Watching Sunday’s Super Bowl online gets easier this year
It'll be much easier to watch the Super Bowl online for free this year.
NBC won't require proof of a cable or satellite TV subscription, meaning that anyone in the U.S. can watch the game online. Plus, you'll be able to watch the game on a phone even if you aren't a Verizon customer, as was a requirement before.
Here's your online guide to the matchup between the Philadelphia Eagles and the New England Patriots in Minneapolis. Kickoff is at 4:30 p.m. Arizona time Sunday on NBC.
THE BIG GAME
The best experience will be on a big screen TV. If you don't have a cable subscription or a good signal with an antenna, you can fire up the NBC Sports app on a number of streaming TV devices, including Apple TV, Roku and Amazon's Fire TV.

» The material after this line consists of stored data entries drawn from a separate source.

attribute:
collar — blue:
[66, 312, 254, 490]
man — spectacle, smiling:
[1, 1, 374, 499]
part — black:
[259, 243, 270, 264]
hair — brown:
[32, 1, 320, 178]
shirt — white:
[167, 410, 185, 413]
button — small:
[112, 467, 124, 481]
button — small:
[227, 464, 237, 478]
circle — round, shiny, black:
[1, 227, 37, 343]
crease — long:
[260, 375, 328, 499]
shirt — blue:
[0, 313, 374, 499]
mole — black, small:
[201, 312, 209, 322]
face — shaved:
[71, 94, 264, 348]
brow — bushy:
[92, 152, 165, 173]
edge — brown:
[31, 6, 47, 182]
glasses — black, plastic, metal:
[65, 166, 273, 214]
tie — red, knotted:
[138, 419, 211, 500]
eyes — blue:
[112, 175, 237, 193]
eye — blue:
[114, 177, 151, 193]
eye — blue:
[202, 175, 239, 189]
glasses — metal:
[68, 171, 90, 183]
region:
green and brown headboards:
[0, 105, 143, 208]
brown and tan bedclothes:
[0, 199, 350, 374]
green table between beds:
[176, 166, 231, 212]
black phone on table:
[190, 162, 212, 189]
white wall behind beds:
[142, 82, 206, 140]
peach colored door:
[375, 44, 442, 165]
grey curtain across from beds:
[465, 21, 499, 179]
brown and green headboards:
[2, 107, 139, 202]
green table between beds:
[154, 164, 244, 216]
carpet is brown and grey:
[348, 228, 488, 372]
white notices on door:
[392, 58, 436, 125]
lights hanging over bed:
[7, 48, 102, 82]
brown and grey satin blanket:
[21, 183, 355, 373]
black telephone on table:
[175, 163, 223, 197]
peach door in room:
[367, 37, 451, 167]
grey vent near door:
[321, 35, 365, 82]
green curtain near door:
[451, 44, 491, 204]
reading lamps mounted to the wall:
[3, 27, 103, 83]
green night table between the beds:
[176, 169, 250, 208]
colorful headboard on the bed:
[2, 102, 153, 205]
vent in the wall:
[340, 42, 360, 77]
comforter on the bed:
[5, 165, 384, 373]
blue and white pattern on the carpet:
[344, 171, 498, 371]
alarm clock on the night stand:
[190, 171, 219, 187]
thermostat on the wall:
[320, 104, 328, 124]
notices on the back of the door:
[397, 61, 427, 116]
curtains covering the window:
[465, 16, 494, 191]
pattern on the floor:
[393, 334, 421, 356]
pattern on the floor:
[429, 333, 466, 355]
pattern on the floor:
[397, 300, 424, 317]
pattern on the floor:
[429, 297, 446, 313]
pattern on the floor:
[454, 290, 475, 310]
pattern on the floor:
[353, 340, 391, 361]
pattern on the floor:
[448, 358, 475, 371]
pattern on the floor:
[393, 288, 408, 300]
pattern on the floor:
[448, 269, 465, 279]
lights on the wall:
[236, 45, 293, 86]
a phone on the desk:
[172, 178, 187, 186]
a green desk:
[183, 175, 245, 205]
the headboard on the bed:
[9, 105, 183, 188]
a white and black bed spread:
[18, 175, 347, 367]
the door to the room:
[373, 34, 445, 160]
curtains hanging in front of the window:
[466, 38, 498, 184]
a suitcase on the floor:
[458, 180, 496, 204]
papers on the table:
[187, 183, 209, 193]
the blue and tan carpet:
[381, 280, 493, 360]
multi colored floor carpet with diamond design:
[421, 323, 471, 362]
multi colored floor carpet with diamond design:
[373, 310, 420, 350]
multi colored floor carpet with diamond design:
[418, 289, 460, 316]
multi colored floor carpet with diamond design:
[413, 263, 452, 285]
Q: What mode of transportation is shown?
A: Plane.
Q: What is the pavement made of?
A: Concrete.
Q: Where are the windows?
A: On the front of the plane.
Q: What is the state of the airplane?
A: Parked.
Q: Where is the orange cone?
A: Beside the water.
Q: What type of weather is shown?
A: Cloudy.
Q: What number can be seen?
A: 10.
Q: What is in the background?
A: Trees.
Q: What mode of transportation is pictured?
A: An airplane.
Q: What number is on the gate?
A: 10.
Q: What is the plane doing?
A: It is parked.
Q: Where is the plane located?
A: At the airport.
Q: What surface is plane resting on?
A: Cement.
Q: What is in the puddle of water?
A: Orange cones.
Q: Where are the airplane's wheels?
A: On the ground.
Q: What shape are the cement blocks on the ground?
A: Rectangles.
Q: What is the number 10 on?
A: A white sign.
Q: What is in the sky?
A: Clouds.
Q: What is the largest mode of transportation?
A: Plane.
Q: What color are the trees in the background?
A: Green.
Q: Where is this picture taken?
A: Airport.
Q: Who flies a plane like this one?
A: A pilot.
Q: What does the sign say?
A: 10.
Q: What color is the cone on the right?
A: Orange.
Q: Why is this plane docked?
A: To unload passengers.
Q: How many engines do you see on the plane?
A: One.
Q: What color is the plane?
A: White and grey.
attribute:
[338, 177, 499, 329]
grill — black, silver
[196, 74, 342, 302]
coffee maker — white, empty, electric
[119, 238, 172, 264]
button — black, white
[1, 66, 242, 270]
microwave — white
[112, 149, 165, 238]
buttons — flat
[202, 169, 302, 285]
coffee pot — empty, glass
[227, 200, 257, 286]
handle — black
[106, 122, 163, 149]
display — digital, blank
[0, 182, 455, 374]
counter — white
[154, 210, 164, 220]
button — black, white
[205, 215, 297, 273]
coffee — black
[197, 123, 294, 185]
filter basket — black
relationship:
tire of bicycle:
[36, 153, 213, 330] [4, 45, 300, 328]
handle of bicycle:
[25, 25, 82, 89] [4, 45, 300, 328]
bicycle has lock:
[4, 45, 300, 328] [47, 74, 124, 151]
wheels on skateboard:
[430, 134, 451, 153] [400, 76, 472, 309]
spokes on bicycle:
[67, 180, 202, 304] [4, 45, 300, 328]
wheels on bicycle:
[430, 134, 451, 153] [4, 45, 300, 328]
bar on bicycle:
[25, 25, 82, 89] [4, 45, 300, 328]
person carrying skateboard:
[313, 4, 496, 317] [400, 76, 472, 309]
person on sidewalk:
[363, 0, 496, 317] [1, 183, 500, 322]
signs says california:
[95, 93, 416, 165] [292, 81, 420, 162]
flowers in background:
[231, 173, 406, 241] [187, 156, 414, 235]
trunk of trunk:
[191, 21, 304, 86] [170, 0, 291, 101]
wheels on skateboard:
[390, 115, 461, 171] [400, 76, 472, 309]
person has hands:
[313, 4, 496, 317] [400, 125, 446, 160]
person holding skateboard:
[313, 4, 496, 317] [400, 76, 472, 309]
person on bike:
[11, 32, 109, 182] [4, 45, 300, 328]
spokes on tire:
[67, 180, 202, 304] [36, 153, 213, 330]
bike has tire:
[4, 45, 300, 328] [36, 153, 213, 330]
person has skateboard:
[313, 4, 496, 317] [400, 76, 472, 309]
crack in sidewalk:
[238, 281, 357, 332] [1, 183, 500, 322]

Normally, TV networks require viewers to sign in with a cable or satellite subscription. That's being waived starting with the pre-game coverage at 10 a.m. The free viewing will conclude with a postgame episode of "This Is Us," expected to run until about 9 p.m.
On personal computers, the same coverage will be available through NBCSports.com and NBC.com, again without any sign-in requirements.
Last year's broadcaster, Fox, also waived the sign-in requirements. What's new is a lifting of restrictions on phones.
In the past, you had to be a Verizon customer to watch on a phone. A new rights deal means that customers of Verizon's rivals will be able to watch, too. On Apple and Android mobile devices, you can turn to apps from the NFL and Yahoo Sports (Verizon now owns the latter). You won't be able to watch on a phone with the NBC app, but you can use it on a tablet. The NFL and Yahoo streams will include pre- and postgame coverage, but not "This Is Us."
ALL ABOUT THE ADS
The Super Bowl is the rare event where viewers do pay attention to ads. A 30-second spot goes for about $5 million. NBC says local ads sold by individual stations will also appear in the online streams, depending on the viewer's location.
NBC will post the national ads at NBCSports.com as they air. An ad analytics company, iSpot.tv, will also track, record and post ads online soon after they air. YouTube's AdBlitz will also have ads, but only the ones that brands choose to share there. You don't have to wait until Sunday, as many of the ads are already available online.
Although NBC has the television rights this year, other outlets are planning features around the Super Bowl.
Without rights to video, ESPN is planning to showcase "the best photos throughout the game" on its website and app. The sports network will also feature analyses of big plays and controversial calls.